Aaron beni umursamadığını belli edercesine omuz silkip dil çıkardı. Jess, Aurora, Aaron ve ben bir süredir hep birlikte görüşemiyorduk. Aaron zamanının çoğunu klinikte geçirdiği için onu yalnızca klinikte olduğum zamanlarda görebilmiştim. Jess ve Aurora ise bu şansı da bulamamışlardı. Üniversiteden aldığım kabulü mesajla onlara bildirdiğim an çılgına dönmüşler ve mutlaka kutlamak için bir tarih ayarlamamız gerektiğini söylemişlerdi. Bugün de o gündü ve sadece markete gidip gelene kadar Aaron mutfağı bir savaş hâline sokmayı başarmıştı.

"Size de yaranılmıyor. Yemek yapıyorum." dedi Aaron mutfağa giren kızların kınayan bakışlarına karşılık. Bu hâline kıkırdayıp ne yapmaya çalıştığını anlamak adına yanına yaklaştım. "Tamam koca adam. Ne yapıyorsun peki?" diye sorduğumda keyifle güldü. "Fırında tavuk yapıyorum. Bak, sosu orada." dedi başıyla hemen sağımda kalan beyaz kase ve içindeki kırmızı sosu işaret ederken. "Makarna ve salata ile iyi gider diye düşündüm." dediğinde elimle omzunu patpatlayıp kıkırdadım.

"İyi fikir. Biz de yardım edelim." dediğimde kötü bir şey söylemişim gibi dehşet dolu bir ifadeyle bana bakıp başını iki yana salladı. "Hayır. Bugün bendensiniz."

"Kızlar, pizza söylüyorum." dedi Jess bıkkın bir sesle. "Tanrım, aç kalmak istemiyorum."

Aaron bize yandan bir bakış atıp eliyle bizi mutfaktan kovduğunda ne kadar inatçı olduğunu bildiğimiz için diretmeden salona geçtik. Kendimi koltuğa attığımda telefonumu alıp bildirim panelini kontrol ettim ve iç çektim. Bunu fark etmiş olmalı ki Aurora kıkırdayıp Jess'e döndü. "Birileri sevgilisinden mesaj bekliyor anlaşılan."

"Kızlar, o benim-" Jess yanağıma çok hafif bir tokat attığında göz devirdim. "Sus." dedi kibar bir sesle. "Bazen bu akılla nasıl buralara geldin merak ediyorum." diye devam ettiğinde sahte bir alınganlıkla ona baktım ama yine de gülmeden edememiştim. "Öpüştünüz, sürekli birliktesiniz. Ondan bahsederken gözlerinin içi parlıyor. O yüzden saçma sapan konuşma Lenora." dedi Aurora Jess'e destek olur gibi. Haklı olduklarını bilerek sustuğumda gururlu bakışlarla koltuğa iyice yerleştiler.

Onlara Harry'nin bana şarkısını dinlettiğini söylememiştim. Hâlâ bunun etkisinden çıktığım da söylenemezdi gerçi. Kulağa aslında basit bir şey gibi gelse de bu çok büyük bir güven gerektiriyordu.

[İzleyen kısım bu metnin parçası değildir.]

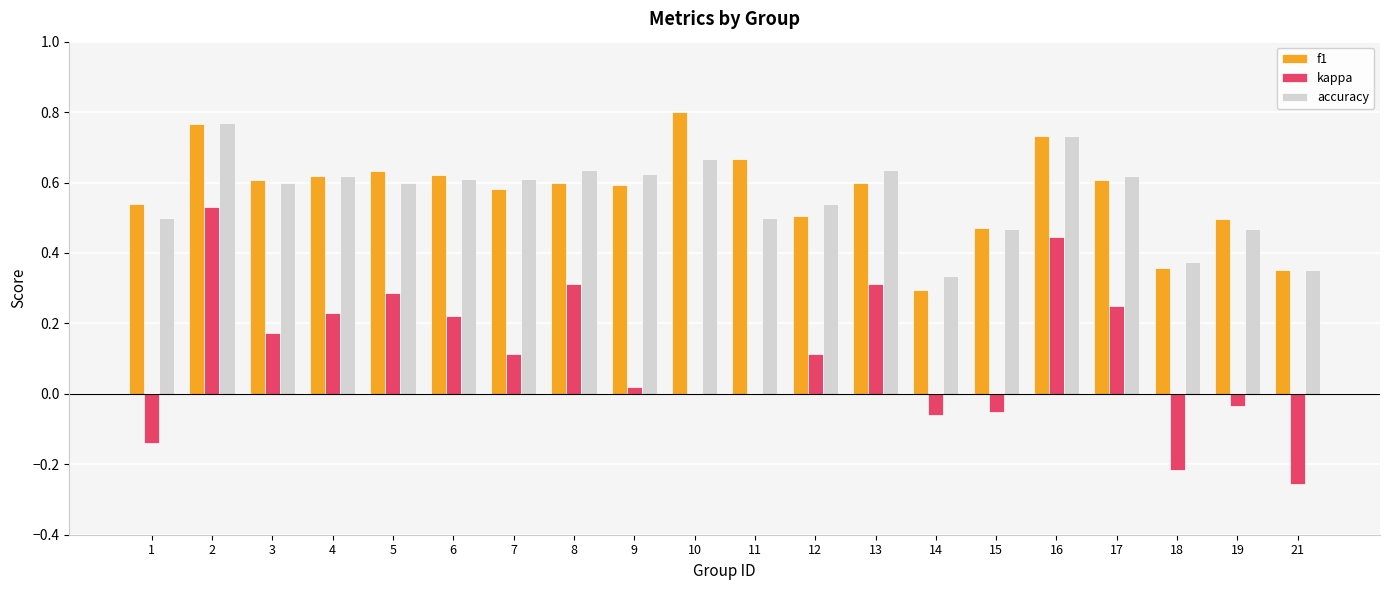

What are all the series names shown in the legend?

f1, kappa, accuracy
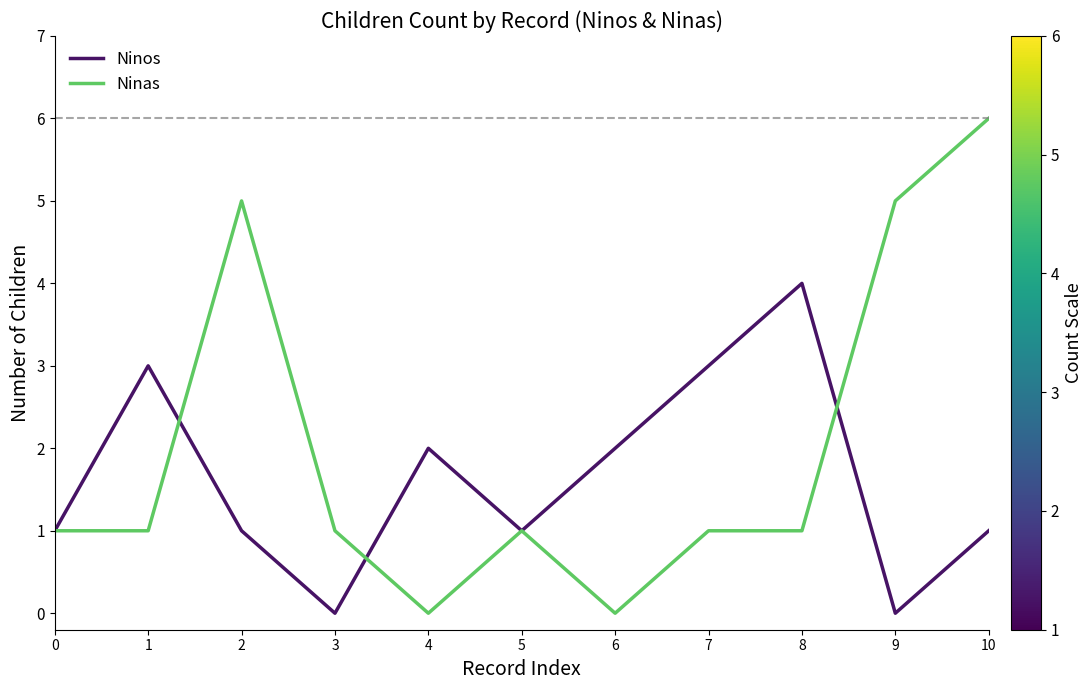

Which series has the largest total across all categories?

Ninas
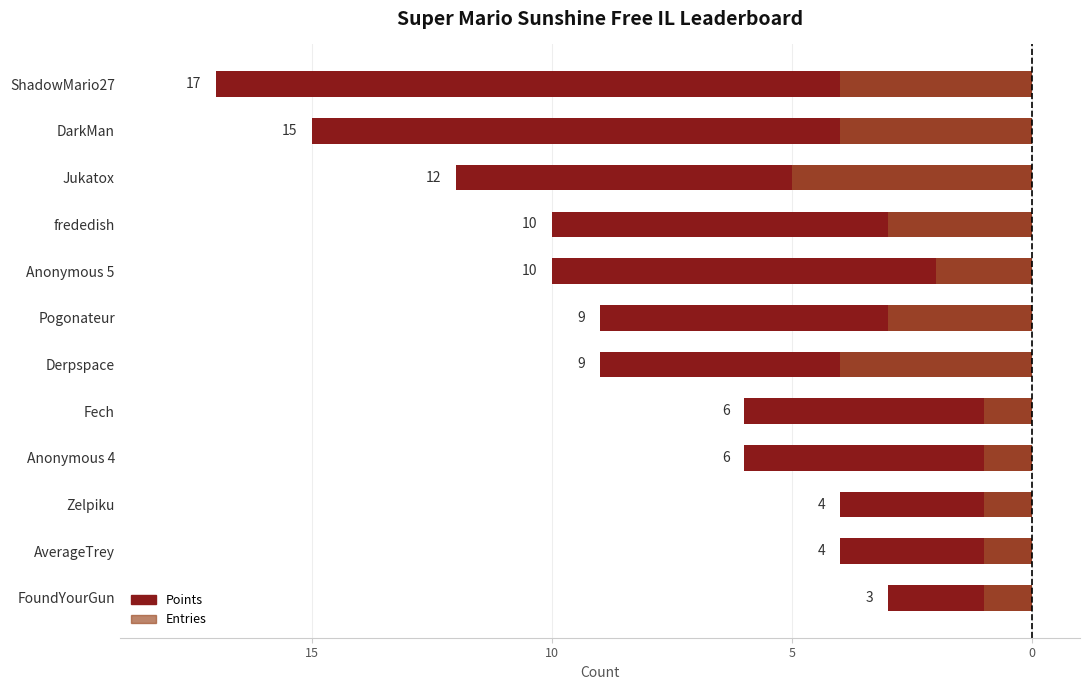

What is the sum of all Points (negated) values?

-105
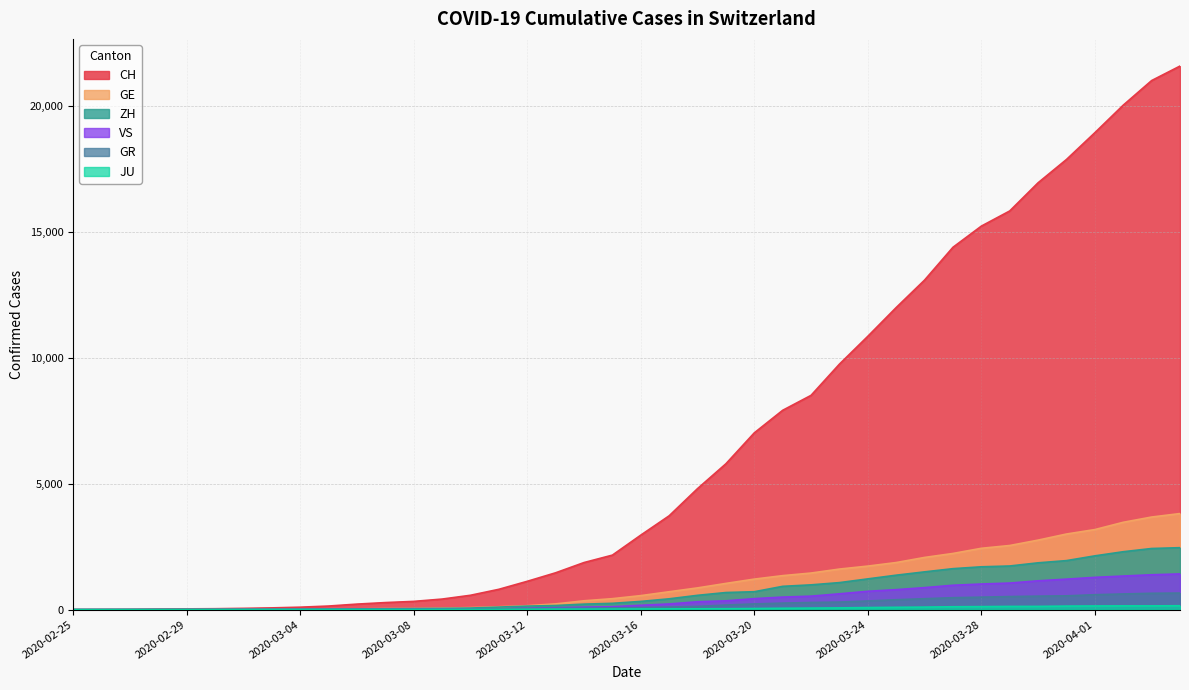

Which series has the widest spread of values?

CH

O, dünyaca ünlü bir müzisyendi ve neredeyse herkesin büyük bir merakla beklediği, şimdiden rekorlar kıracağı söylenen ve daha ortada hiçbir şey olmamasına rağmen yılın en büyük ödüllerine aday olması beklenen bir albüm çıkarmaya hazırlanıyordu. Ve bu albümün tamamlanan ilk şarkısını dinleme şansım olmuştu. Bu, çok büyük bir duyguydu. Benim için özel olan birinde özel bir yerimin olması kalbimi dolduruyordu.

"Aman Tanrım." dedi Jess çığlık atarak yerinden kalkarken. Ne yapmaya çalıştığını anlamak için ona döndüğümde salondaki vazoda yerini alan, Harry'nin dün sürpriz yaparak getirdiği papatyalara ve sarı güllere ilerlediğini görüp güldüm. "Harry mi gönderdi?" diye sordu hevesle. "Göndermedi. Getirdi." diye düzelttiğimde Jess ve Aurora aynı anda bir çığlık attı.